> _Work item A_
In the series convergence thread, what kind of series does the answer compare the original series to?

Series convergence test $\sum_{n=1}^\infty 2^{-n-(-1)^n}$

Question

I want to determine the convergence of $\displaystyle \sum_{n=1}^\infty 2^{-n-(-1)^n}$.

My approach to this question:
I tried the root test so far.
We know that $2^x>0~\forall x\in\mathbb{R}$, hence $\left|2^{-n-(-1)^n}\right|=2^{-n-(-1)^n}$ (I'm not so sure of this step.)
\begin{align*} \lim_{n\rightarrow\infty} \sqrt[n]{2^{-n-(-1)^n}}&=\lim_{n\rightarrow\infty} 2^{\frac{-n-(-1)^n}{n}} \\&=2^{\lim_{n\rightarrow\infty}\frac{-n-(-1)^n}{n}} \\&=2^{-1}=\frac{1}{2} \end{align*} Because $\frac{1}{2}<1$, therefore $\displaystyle \sum_{n=1}^\infty 2^{-n-(-1)^n}$ converges absolutely.

Someone please check my algebra.

Edit: I wanted to test for absolute / conditional convergence.
Corrected typos.

Answer 1

This is good. Easier is just to say $0 \lt 2^{-n-(-1)^n} \le 2^{-n+1}$ so $$\displaystyle \sum_{n=1}^\infty 2^{-n-(-1)^n}\le \displaystyle \sum_{n=1}^\infty 2^{-n+1}$$ which is a geometric series that we know converges, so the original series converges by the comparison test.

(Saved entries)
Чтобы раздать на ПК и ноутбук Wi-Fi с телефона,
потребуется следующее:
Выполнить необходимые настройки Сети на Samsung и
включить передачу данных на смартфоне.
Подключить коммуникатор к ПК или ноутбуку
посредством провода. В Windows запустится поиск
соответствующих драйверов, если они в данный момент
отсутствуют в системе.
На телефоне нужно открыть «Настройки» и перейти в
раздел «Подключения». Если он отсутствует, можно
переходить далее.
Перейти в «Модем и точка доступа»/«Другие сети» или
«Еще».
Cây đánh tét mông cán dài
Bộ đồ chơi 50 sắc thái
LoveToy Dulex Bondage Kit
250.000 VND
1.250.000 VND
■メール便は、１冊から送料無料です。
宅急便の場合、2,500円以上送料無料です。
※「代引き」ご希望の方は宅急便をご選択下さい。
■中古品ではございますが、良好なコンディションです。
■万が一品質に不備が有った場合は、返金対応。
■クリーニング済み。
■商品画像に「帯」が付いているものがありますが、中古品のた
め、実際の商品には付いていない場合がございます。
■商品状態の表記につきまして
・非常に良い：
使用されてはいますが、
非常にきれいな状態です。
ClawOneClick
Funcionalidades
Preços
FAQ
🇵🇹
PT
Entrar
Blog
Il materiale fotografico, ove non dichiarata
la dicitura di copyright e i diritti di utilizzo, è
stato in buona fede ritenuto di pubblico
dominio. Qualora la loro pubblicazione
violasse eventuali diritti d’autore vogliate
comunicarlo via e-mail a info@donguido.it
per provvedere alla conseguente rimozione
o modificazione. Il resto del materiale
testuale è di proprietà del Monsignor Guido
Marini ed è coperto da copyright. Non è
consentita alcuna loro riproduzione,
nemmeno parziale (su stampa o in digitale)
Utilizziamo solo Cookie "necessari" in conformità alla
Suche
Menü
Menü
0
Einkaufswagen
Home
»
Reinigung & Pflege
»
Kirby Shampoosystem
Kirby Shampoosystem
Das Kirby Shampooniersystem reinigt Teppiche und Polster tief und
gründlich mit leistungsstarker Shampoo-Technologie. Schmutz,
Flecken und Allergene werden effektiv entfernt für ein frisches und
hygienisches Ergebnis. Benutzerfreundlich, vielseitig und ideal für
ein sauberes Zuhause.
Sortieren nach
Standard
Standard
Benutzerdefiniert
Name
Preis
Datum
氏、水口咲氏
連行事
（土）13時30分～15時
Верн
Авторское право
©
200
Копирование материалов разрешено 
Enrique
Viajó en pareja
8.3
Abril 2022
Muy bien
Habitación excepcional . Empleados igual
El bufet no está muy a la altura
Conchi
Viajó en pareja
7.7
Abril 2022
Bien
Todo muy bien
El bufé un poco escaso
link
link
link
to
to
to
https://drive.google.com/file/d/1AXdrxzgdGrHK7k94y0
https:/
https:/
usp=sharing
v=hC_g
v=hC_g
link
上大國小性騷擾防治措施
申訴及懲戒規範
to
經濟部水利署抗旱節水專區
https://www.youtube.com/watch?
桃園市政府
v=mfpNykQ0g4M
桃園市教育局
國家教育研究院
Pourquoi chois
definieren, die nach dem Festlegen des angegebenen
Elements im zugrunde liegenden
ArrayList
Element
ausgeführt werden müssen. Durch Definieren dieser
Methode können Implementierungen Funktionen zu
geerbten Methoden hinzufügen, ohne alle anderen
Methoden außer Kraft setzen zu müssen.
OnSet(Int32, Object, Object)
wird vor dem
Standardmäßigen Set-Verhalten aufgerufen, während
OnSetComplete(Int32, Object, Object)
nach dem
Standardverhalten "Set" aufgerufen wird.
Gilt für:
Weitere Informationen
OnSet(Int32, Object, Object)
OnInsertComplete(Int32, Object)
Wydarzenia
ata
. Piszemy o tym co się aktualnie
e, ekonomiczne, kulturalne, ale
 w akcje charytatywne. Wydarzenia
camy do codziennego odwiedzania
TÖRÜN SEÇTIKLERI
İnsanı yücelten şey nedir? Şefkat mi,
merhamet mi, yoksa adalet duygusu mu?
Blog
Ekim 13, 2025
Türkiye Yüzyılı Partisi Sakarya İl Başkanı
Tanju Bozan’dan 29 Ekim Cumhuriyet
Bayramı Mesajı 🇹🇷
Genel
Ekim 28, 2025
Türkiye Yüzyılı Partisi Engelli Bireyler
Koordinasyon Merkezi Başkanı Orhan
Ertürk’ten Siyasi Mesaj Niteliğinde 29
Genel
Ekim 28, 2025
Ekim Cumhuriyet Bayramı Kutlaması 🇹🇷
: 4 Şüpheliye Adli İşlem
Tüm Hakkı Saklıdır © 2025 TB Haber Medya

> _Work item B_
Copy out the stretch of the records from their first line through the line containing "На телефоне нужно", keeping every line the same.

> _Your solution A_
A geometric series that is known to converge.

> _Your solution B_
Чтобы раздать на ПК и ноутбук Wi-Fi с телефона,
потребуется следующее:
Выполнить необходимые настройки Сети на Samsung и
включить передачу данных на смартфоне.
Подключить коммуникатор к ПК или ноутбуку
посредством провода. В Windows запустится поиск
соответствующих драйверов, если они в данный момент
отсутствуют в системе.
На телефоне нужно открыть «Настройки» и перейти в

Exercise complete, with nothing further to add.